Another great thing about using the IQ Option demo trading platform is that for a minimum deposit of $10, new members can practice all they want and for as along as they want.

Missed Credit Card Payments Soar High Due To Corona Pandemic

While the stock market (visit stocktrades) is becoming unstable, many credit card payments have been skipped because millions of Americans have become unemployed as a result of the coronavirus epidemic. Banks and other lenders (who have relied on high consumer spending to make huge profits for years) are preparing to deal with customers.

Credit Card Payments Delayed Due to Coronavirus Outbreak

Credit card payments are one of the fastest places to find financial (short term) security. When a person runs out of funds, this is usually the first loan that goes unpaid. In general, security is not maintained, so if the credit card holder stops paying, the lender is rarely reimbursed.

Many major card issuers, including Capital One, Discover Financial Services, and Synchrony Financial, allow credit cardholders to suspend credit card payments for more than a month. Some have reduced or abandoned arrears and interest expenses, and assigned some customer credit.

With this pause, some borrowers can only float temporarily. Companies and analysts expect payment delays and amortization to increase later this year. Banks and other lenders can only pay unpaid loans until they face payment.

By this year, Discover and Synchrony’s stock market value has evaporated to more than half. This is much less than about a 12% drop in the market, while areas less affected by unemployment (e.g. technology, health care, and consumer necessities) are much worse.

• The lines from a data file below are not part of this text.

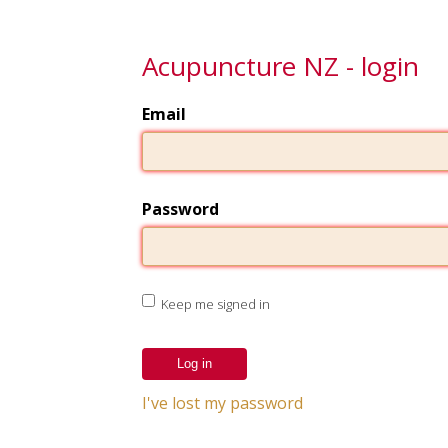
Acupuncture NZ - login
Email
Password
Keep me signed in
I've lost my password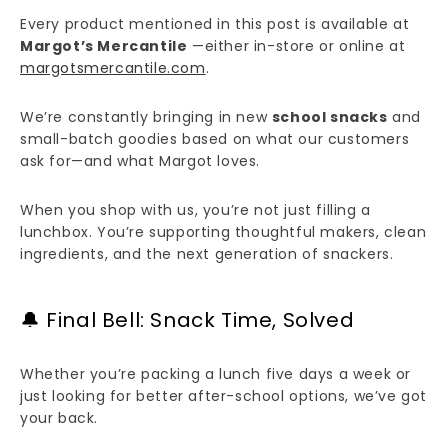
Every product mentioned in this post is available at
Margot’s Mercantile
—either in-store or online at
margotsmercantile.com
.
We’re constantly bringing in new
school snacks
and
small-batch goodies based on what our customers
ask for—and what Margot loves.
When you shop with us, you’re not just filling a
lunchbox. You’re supporting thoughtful makers, clean
ingredients, and the next generation of snackers.
🔔 Final Bell: Snack Time, Solved
Whether you’re packing a lunch five days a week or
just looking for better after-school options, we’ve got
your back.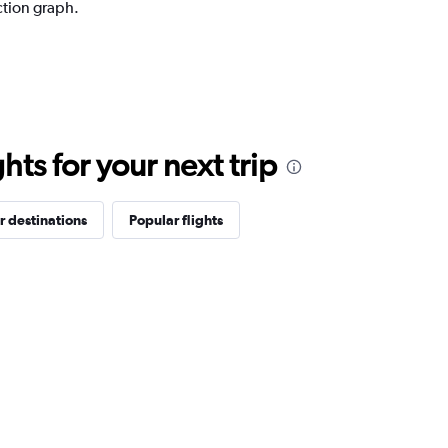
ction graph.
ts for your next trip
r destinations
Popular flights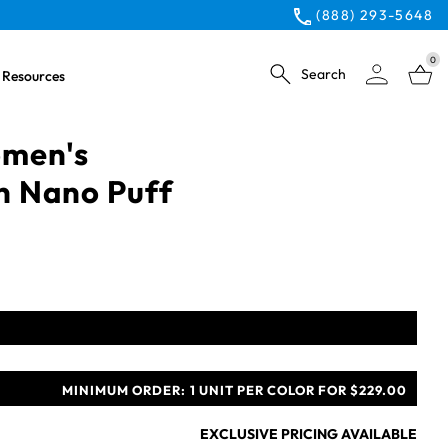
(888) 293-5648
0
Search
Resources
omen's
n Nano Puff
MINIMUM ORDER:
1 UNIT PER COLOR FOR $229.00
EXCLUSIVE PRICING AVAILABLE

Discover and Synchrony announced this week that payments to thousands of lenders, including many credit card customers, have been delayed. According to Nilson’s report, Capital One, which has about 120 million credit card accounts in the United States, registered 1% of valid card accounts in the extension. These three banks can measure the financial condition of some US consumers. Discover and Synchrony are generally not sold to high-yielding customers, Capital One has many customers and credit scores are below the perfect level.

Banks hope that delayed payments will take time to recover the economy and bring consumers back. However, for those who do not know when to resume work, this may not be enough. Even before the epidemic, many Americans were overwhelmed and used to record credit cards and other debt to keep pace with the increasing costs of college, healthcare, housing, and other costs.

Discover, Capital One, American Express Co., JP Morgan Chase & Co. And other card issuers have raised billions of dollars in additional funds to prepare for potentially large credit losses. “We’re clearly getting worse,” said Roger Hochschild, CEO of Discover Discovery. “It’s very fast and miserable.” Some lenders have reduced creditworthiness for new applicants or existing customers.

Banks like Citigroup Inc., Discover, and Synchrony have closed credit cards that haven’t been used for a while or have reduced spending limits. The company said it has taken steps to reduce risk before pandemics. However, due to these measures, some borrowers can only get loans when they need it most. However, for card issuers, loss of payment is not the only problem.

Card spending for travel and other categories is decreasing. This means that many of the fees charged by banks when making payments by card do not generate much income. And since people at home do not shop, many people cut their credit card costs. This is a problem for publishers specializing in business cards (including sync and affiliate data systems).

Brian Riley, Chief Credit Consultant of the Mercator Advisory Group, said: “Until everything is settled, the credit card’s profitability and risk will be greatly reduced.”